Nevertheless, Natali’s misconduct in the Berro dissolution is serious. Especially troubling are his direct violation of a court order and his lack of candor and probable dishonesty indicated by the falsification of documents and the misrepresentations made to the hearing panel.

For these reasons, and taking into account the ninety-day suspension recommended by the review department in the Hughes proceeding, we order in the consolidated cases that Dennis B. Natali be suspended from the practice of law for a period of five years; that execution of the order for suspension be stayed; that Natali be placed on probation for five years subject to actual suspension for three years; that during his period of suspension he take and pass the Professional Responsibility Examination; and that he comply with the additional terms of probation set forth in the State Bar Review Department’s recommended orders. It is also ordered that Natali comply with the provisions of California Rules of Court, rule 955, and that the acts specified in subdivisions (a) and (c) of that rule be performed within 30 and 40 days, respectively, after the effective date of this order. This order is effective upon finality of the decision.

Before Lucas, C. J., Broussard J., Panelli, J., Arguelles, J., Eagleson, J., Kaufman, J., and Racanelli (John T.), J.†

Natali, who was admitted to the bar in 1967, is a sole practitioner. He generally employs one other attorney, although at times he has employed more than one. His support staff consists of two secretaries, two in-house bookkeepers, a law clerk, and a receptionist.

(•Associate Justice, Court of Appeal, First Appellate District, Division One, assigned by the Chairperson of the Judicial Council.

The hearing panel determined that when Natali said he was “engaging in discovery,” he meant that he was engaging in “informal” discovery and did not intend to deceive his client. Prior to December 2, 1981, this informal discovery consisted of correspondence with potential witnesses, medical purveyors, and the claims adjuster for defendants’ insurance carrier.

Section 6067 provides in relevant part: “Every person on his admission shall take an oath to support the Constitution of the United States and the Constitution of the State of California, and faithfully to discharge the duties of any attorney at law to the best of his knowledge and ability.”

Section 6103 provides: “A wilful disobedience or violation of an order of the court requiring him to do or forbear an act connected with or in the course of his profession, which he ought in good faith to do or forbear, and any violation of the oath taken by him, or of his duties as such attorney, constitute causes for disbarment or suspension.”

Rule 2-111(A)(1) provides: “If permission for withdrawal from employment is required by the rules of a tribunal, a member of the State Bar shall not withdraw from employment in a proceeding before that tribunal without its permission.”
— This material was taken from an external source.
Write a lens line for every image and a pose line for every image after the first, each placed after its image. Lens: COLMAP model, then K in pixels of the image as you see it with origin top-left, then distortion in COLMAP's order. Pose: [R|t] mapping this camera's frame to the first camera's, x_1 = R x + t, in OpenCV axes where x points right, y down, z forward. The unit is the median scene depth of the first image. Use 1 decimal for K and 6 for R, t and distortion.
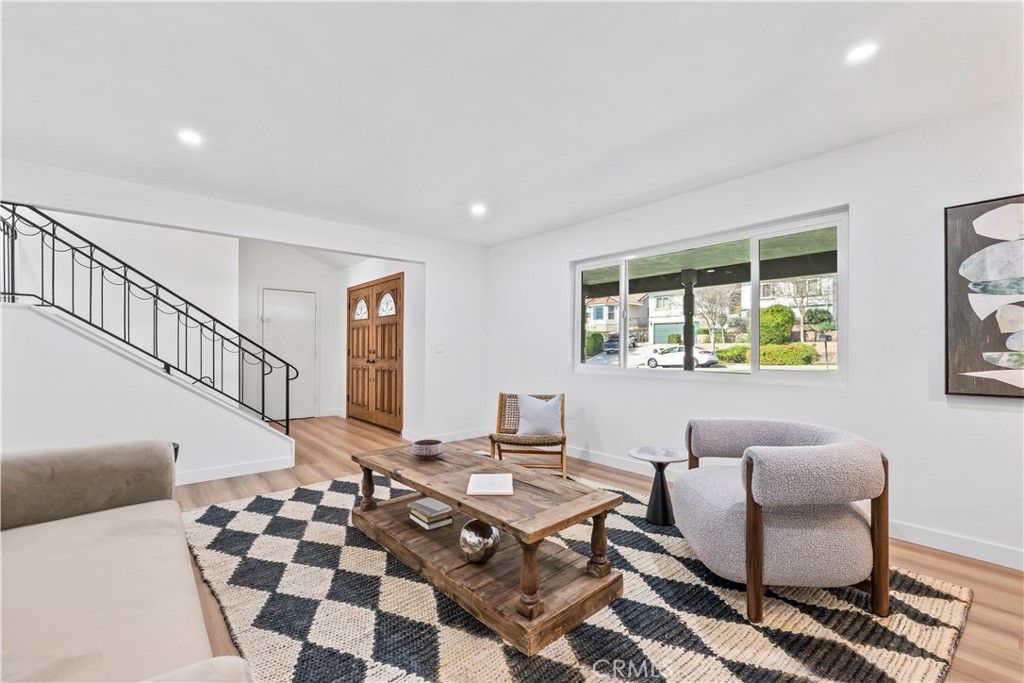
lens RADIAL K [[432.3, 0, 505.9], [0, 432.3, 346.2], [0, 0, 1]] dist [-0.004219, 0.000328]
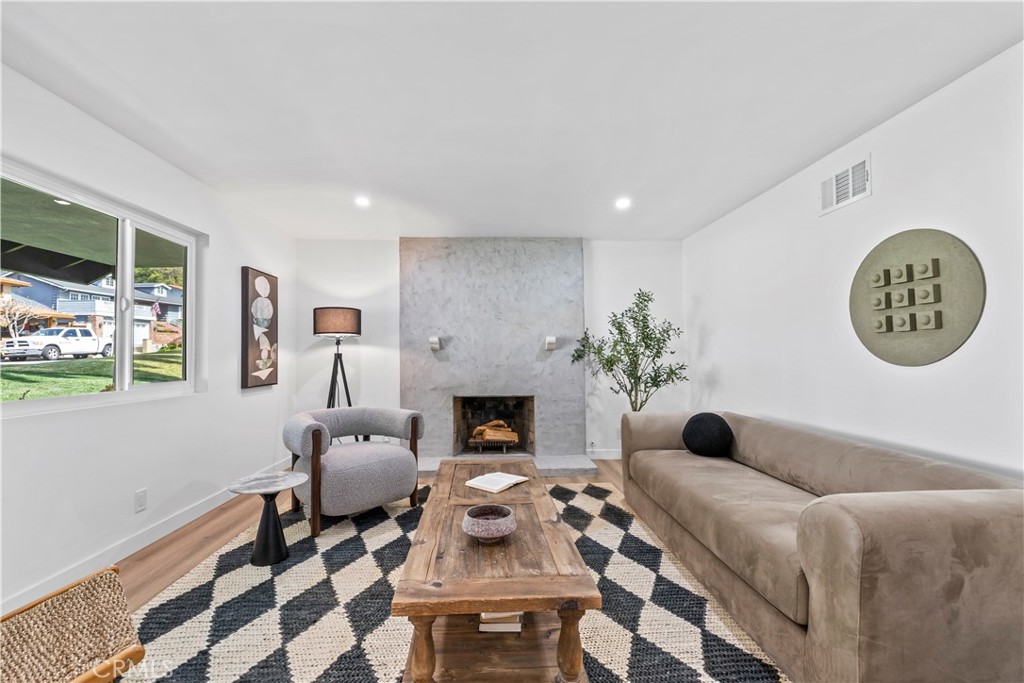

Rule 2-111(A)(2) provides: “In any event, a member of the State Bar shall not withdraw from employment until he has taken reasonable steps to avoid foreseeable prejudice to the rights of his client, including giving due notice to his client, allowing time for employment of other counsel, delivering to the client all papers and property to which the client is entitled, and complying with applicable laws and rules.”

Rule 6-101(A)(2) provides: “A member of the State Bar shall not intentionally or with reckless disregard or repeatedly fail to perform legal services competently.”

Further references to rules are to the Rules of Professional Conduct unless otherwise indicated.

The hearing panel based this finding on the testimony of the attorney who took over the Berro dissolution after Natali was discharged. The attorney testified that she found the notice of trial-setting in the Berro file.

Section 6068 provides in pertinent part: “It is the duty of an attorney to do all of the following: [H] (a) To support the Constitution and laws of the United States and of this state.”